17 maggio 2012

Luca Marchegiani è uno che di rimonte se ne intende. Portiere dei trionfi della Lazio negli anni ’90, culminati nello scudetto biancoceleste del 2000, oggi è uno dei più apprezzati commentatori di Sky. Nel 1999 ne perse uno quando aveva 12 punti di vantaggio sul Milan di Zaccheroni e l’anno dopo fu protagonista al contrario, ai danni della Juventus.

«I dieci punti che separano ora il Napoli dal primo posto sembrano uno scoglio incolmabile ma sulla carta non è così. Ma è ovvio che Mazzarri deve blindare la sua difesa se vuole risalire la china».

Un po’ come ha fatto l’Inter di Ranieri?

«Non a caso nelle ultime sei gare, Julio Cesar ha incassato un solo gol. Ovvio che questo ha consentito di aprire una striscia positiva che ora ha riportato l’Inter a ridosso delle big».

La difesa del Napoli subisce reti da otto gare consecutive.

«E non a caso il passo degli azzurri è lento. Credo che però non si possano mettere in discussione le qualità dei singoli: il discorso è mentale, a mio avviso. Il Napoli ha i riflettori puntati addosso e questo rende tutto più complicato».

Troppe energie spese per la Champions?

«Io ho una sensazione tutta mia: il Napoli ogni volta che deve vincere una gara, perché è favorita nettamente dal pronostico, soffre e poi la sbaglia. Come è successo col Bologna. Probabilmente non è abituato alla pressione del risultato a ogni costo».

Questo è un mese decisivo per gli obiettivi di campionato?

«Infatti, i giocatori sanno che devono infilare a ogni costo un filotto di vittorie per poter rientrare in lotta per un posto Champions e questo li mette in difficoltà. Può ancora farcela, sia chiaro. Ma io non ne farei un dramma in caso contrario».

Forse lo è se il Napoli vuole puntare al terzo posto?

«Io comincerei a preparare l’ambiente all’idea che non tornare nell’Europa che conta non è una tragedia. È il progetto la cosa più importante. E nessuno in Italia ne ha uno più preciso e delineato come quello del Napoli».

Le ricorda il progetto Lazio di Cragnotti?

«Certamente, dieci anni fantastici in cui ogni stagione facevamo un passo in avanti. Senza strapparci i capelli se non centravamo l’obiettivo più importante. Che poi alla fine è arrivato».

Cosa consiglia a Mazzarri?

«Per esempio di non sottovalutare la Coppa Italia. Mettere in bacheca quel trofeo ora vale come vincere un mezzo scudetto. Con la Lazio ne vinsi due prima di trionfare in campionato. Una bella emozione anche quella».

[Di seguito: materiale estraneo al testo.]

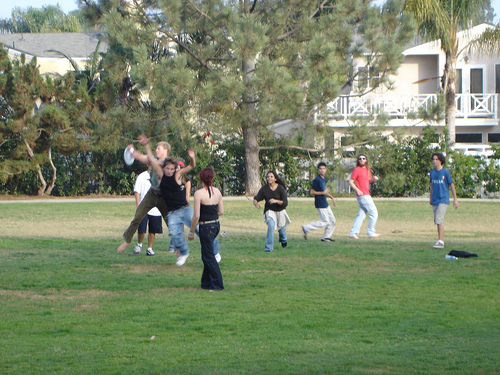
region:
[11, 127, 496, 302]
a group is playing frisbee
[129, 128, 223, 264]
a boy is jumping for the frisbee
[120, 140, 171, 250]
the boy caught the frisbee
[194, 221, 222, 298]
the girl is wearing dark jeans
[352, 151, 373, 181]
the boy is wearing sunglasses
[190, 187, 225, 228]
the girl has a tube top on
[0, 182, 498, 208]
the park has a walkway around it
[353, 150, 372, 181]
the man has long hair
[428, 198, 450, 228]
the boy is wearing khaki shorts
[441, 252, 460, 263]
a plastic bottle is on the ground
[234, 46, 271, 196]
a tall gray tree branch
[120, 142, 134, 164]
a large white Frisbee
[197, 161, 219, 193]
a woman's red hair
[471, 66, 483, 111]
the door of a home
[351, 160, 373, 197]
a man's short sleeve red shirt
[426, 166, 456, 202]
a man's short sleeve blue shirt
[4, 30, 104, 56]
part of a rooftop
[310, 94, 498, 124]
a long white balcony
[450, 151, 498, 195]
green tree leaves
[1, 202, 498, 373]
a large green field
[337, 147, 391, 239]
man wearing red shirt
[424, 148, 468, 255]
man wearing blue shirt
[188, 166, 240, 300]
woman in all black outfit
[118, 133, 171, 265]
man catching a frisbee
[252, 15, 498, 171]
large house in the background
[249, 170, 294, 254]
woman wearing long sleeve black shirt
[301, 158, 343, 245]
man running on the grass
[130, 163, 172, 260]
man wearing white shirt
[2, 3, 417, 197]
line of trees in the distance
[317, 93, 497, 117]
white railing of the house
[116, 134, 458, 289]
a group of people playing Frisbee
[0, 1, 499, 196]
trees behind the group of people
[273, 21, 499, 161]
a white house behind the group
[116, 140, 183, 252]
a young man catching the Frisbee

Che poi vi consentì di vincere l’ultima Coppa delle Coppe in palio.

«Un altro trofeo che tutti snobbavano e che invece a noi regalò una delle tante gioie di quegli anni».

Tutto ruotava intorno a una grande difesa?

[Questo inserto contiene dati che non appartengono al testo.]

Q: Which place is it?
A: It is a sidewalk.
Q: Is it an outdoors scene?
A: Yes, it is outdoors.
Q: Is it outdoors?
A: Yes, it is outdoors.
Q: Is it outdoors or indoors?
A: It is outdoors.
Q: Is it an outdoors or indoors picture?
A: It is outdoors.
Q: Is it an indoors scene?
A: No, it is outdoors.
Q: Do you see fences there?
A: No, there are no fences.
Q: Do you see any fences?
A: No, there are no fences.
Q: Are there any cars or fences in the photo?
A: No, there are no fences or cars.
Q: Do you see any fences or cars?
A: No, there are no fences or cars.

«Come quella che ha De Sanctis, perché ora nessuno può mettere in discussione Cannavaro e gli altri. Semmai è un discorso di atteggiamento complessivo e di rendimento in calo».

Il Napoli è atteso da tre trasferte nelle ultime quattro gare.

«È al bivio della stagione. Se non vince a Siena le cose si complicano. Lo sanno anche loro e questo, ripeto, non aiuta le prestazioni del Napoli».

Suggerisce a Mazzarri di cambiare modulo?

«Il Napoli ha le sue caratteristiche ben precise che non possono essere snaturate. Il gruppo risponderà benissimo alle sollecitazioni di un allenatore che è molto bravo nel dare le giuste motivazioni. La squadra, a mio avviso, ha spirito e qualità per ritornare a volare in classifica».

La lotta per il titolo è tra Milan e Juventus?

«Al momento la classifica dice che è una corsa a sette, e c’è pure il Napoli».

Ha visto il video di De Sanctis e della mancata esultanza.

«Solo chi non gioca al calcio neppure in un campetto vicino casa può aver frainteso quel gesto di Morgan. Una reazione emotiva legata a chissà quali preoccupazioni legate alla gara. Uno sfogo e basta. Finiamola con questa caccia alle streghe».

Il portiere azzurro, a suo avviso, meritava maggiore fortuna in Nazionale? «Se non ci fosse stato in questi anni Buffon, forse sarebbe toccato a lui il ruolo di titolare».